夏恋ハイプレッシャー(2)

"月「そうだね。充実。うん、充実してるーって思う。空ちゃんが来てくれてから文句なしに」
空「大げさだなぁ。別に俺がいなくたってそれはそれで充実してるでしょ。月の性格ならなおさら」
月「くす、分かってないなぁ空ちゃんは」
そう言って一歩前に出ると、振り返って大きく両手を広げて見せる。
俺も立ち止まっていたずらっぽく微笑む月を見つめる。
「ここでまた空ちゃんと会える日を、ずっとずっと、ずーっと楽しみにしてたんだよ、わたしは」
「ここでまた会おうって約束。またここで会えるからって空ちゃんが言ってくれたの、信じてたから」
「わたしは、こうやって空ちゃんとまた一緒にいられる日を待ってたから。だから今が一番充実してるんだよ?」"

 いやね、空さんが言うのも分かるわけですよ。月さんが、空さんが居なきゃ満たされてなかったり物事を楽しめなかったりするのかと言えば、それはそうじゃないだろうと。でも月さんが「分かってないなぁ」っていうのも、それもやっぱり頷けることだ。だから、楽しいとか満たされてるとかっていうことからはちょっとだけズレた場所に、充実、って言葉はあるんだろう。

"月「わたしさ。お祭りとかみんなでワイワイやる感じ、すごく好きなんだ」
(…)「だから今年は絶対に碧空祭に参加したかったんだ。
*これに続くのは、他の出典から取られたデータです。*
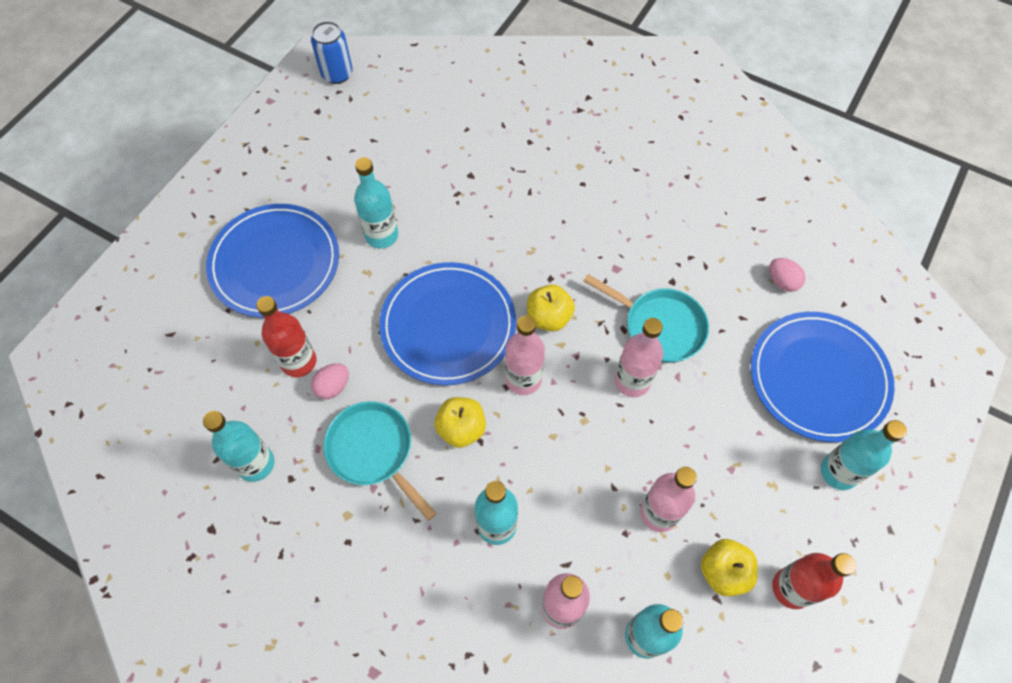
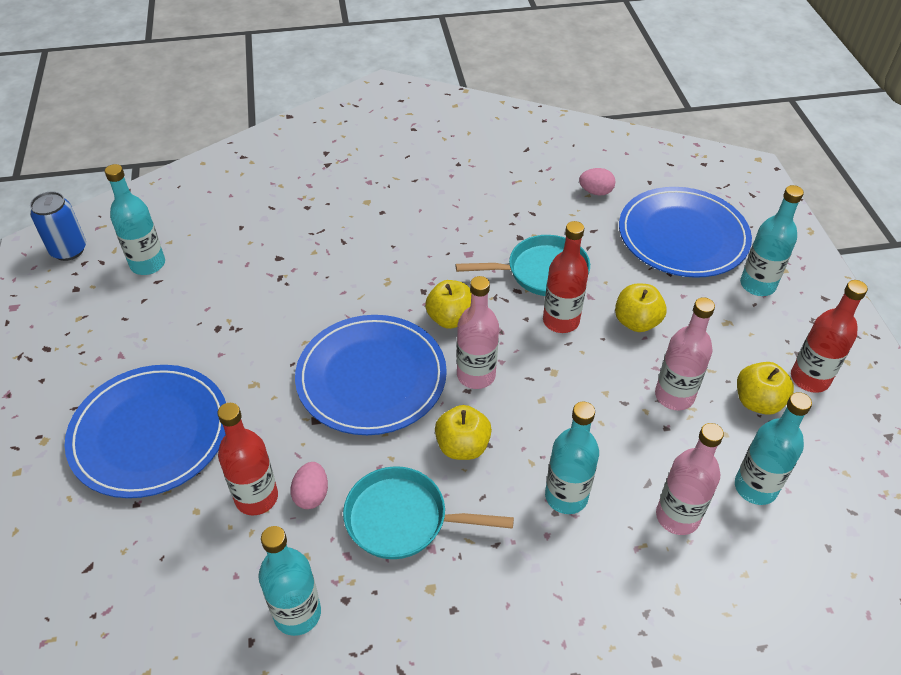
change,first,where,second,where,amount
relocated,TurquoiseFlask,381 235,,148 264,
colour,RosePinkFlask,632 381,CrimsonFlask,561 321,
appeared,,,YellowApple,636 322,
空ちゃんはちゃんと約束守ってくれるって信じてたから」
空「期待してなかったって言ってたくせに」
月「期待はしてなかったけど、信じてたんだよ。それはそれ、これはこれでしょ? あははっ」"

 だからこの月さんの言葉には、うん、と頷いてしまうわけです。
 これは別に十全な定義ではないけれども――"「空ちゃんと同じものを食べて、同じように感動して」"そんな風にして一緒に過ごせることが嬉しいことだと、そう月さんが知っているっていうことが、「信じて」るってことだと思うのです。そこに、現実にそうなのかそうでないのかは、別に関係がなくて。

 空さんと月さんが会っていなかった十年間、電話もお手紙のやり取りもいっぱいしていたとはいえ、別に電車に乗って会いに行くことだってできたはずではある。でもそうしなかったのは多分、"「もう少し大人になったらどこに居てもいつでも会えるって」"その言葉を「信じて」いたからなんだと思っていて。わざわざ遠出をして会いに行くなんてのは、二人が会うことを、ケのものでないハレのものとして扱ってしまっているみたいじゃないですか。そりゃハレでもケでも空さんと会えれば楽しいだろうし嬉しいだろう、でも月さんが信じていることとそれとは違うことのはずで。
 それをまっすぐな想いだとか、あるいは不器用だよねとか、そんな風に劇的に語ることもできるっちゃできるんだろうけど、それもなんだかしっくりも来る話でもない。結局空さんは碧空学園に来てくれたんだしさ。実際、空さんのお母さんが幼い空さんに対して言ったように、少しだけ大人になりさえすれば、いつだって会える――それは大人の視点から言えば当たり前っちゃ当たり前の、先の言葉を使い回すなら、ハレならぬケのことだったわけでね。空さんも月さんもそれを信じていたし、それはなんやかんやあったりなかったりしたとはいえ、結局普通に果たされたわけで。だから今更それを大仰に語る必要なんてなくて、ただ月さんの「約束守ってくれてありがとう」という、その言葉で過ぎたるも及ばざるもなく十分なのだと思います。

 ……とまあここまで書いてて思うけど、やっぱり精度が高すぎる。空さんと月お姉ちゃんのお話聞いてるだけでひたすら楽しいです。次はアレかな、ネコぱらに手を出してみる感じかなー。